[Provided passage Boundary: Start]

Former
Capital One Real Estate Exec Bullish On Canada
by Forbes J. Rutherford, President, Rutherford
International
Ask
real estate executive, Peter Icely, how he feels
about returning to Toronto after five years with Capital One, a
Fortune 500 company in Richmond, Virginia and he
will tell you the city and country may
not have changed much but his fresh perspective
reveals many new and exciting opportunities and creative challenges.
Fresh
Opportunities for Canadian Corporations
“The
opportunities for growth and expansion in the
Canadian real estate market are enormous,”
said Icely who, with 24 years experience in the
industry, has been involved in almost every
aspect of commercial real estate. His particular
areas of expertise include strategic
planning, site acquisitions, capacity planning,
real estate transactions, project and
construction management, development, outsource
vendor management, building operations and
facility management.
Icely
said he is both optimistic and enthusiastic
about the opportunity to apply his comprehensive
knowledge of the industry and
American perspective to the Canadian real
estate market.
“There
are a number of world-class companies in
Canada,” Icely noted. “What I can bring to
the table, after spending five very successful
years at Capital One, is a way to help them create
a world-class work environment that
optimizes the productivity of knowledge workers. I was working with a
leading edge American corporation that
was ranked by Fortune as one of the 100
best companies to work for in the United States.
We were clearly doing something right for our
associates. I
think the same opportunities exist in
Canada and I can bring that expertise to the
table for companies that want to be Fortune 100
companies.”

[Provided passage Boundary: End]

▶ Requirement A:
Answer the following from the Icely article:
(i) For how many years did Icely work at Capital One?
(ii) In which city and state is Capital One located?
(iii) How many years of experience in the industry does Icely have?
▶ Requirement B: Return the portion of the Icely article starting at "said Icely who, with" and ending at "facility management.", copied word for word.
The material after this point is separate from the Icely article.

[Source material Boundary: Start]

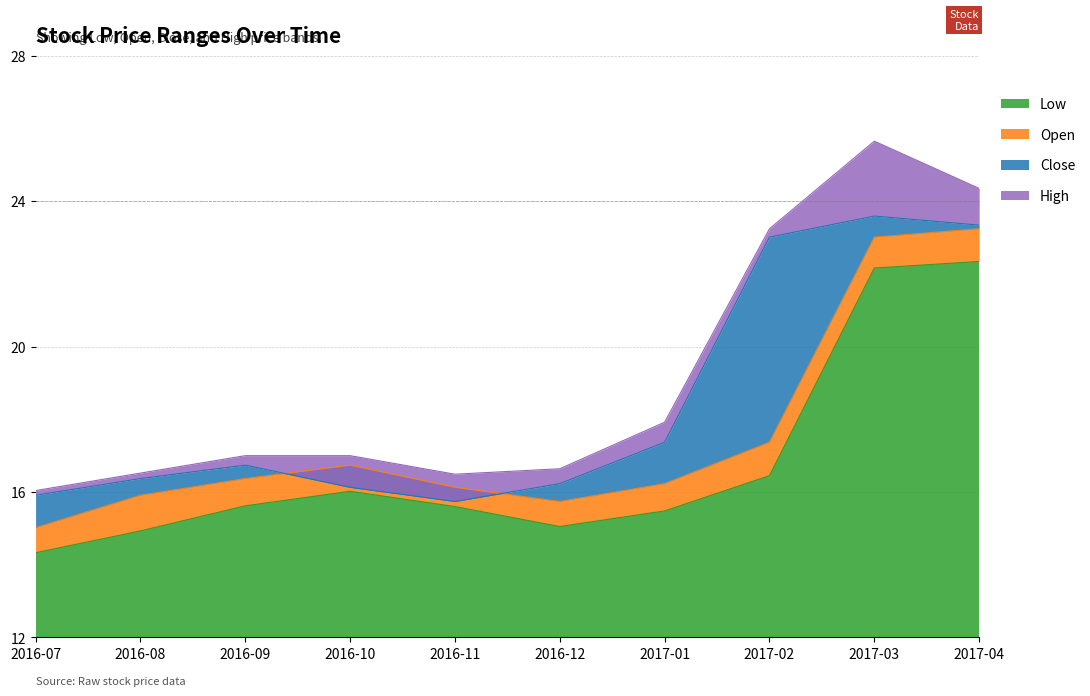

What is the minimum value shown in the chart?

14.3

[Source material Boundary: End]

▶ Written response A:
(i) Five years.
(ii) Richmond, Virginia.
(iii) 24 years.

▶ Written response B:
said Icely who, with 24 years experience in the
industry, has been involved in almost every
aspect of commercial real estate. His particular
areas of expertise include strategic
planning, site acquisitions, capacity planning,
real estate transactions, project and
construction management, development, outsource
vendor management, building operations and
facility management.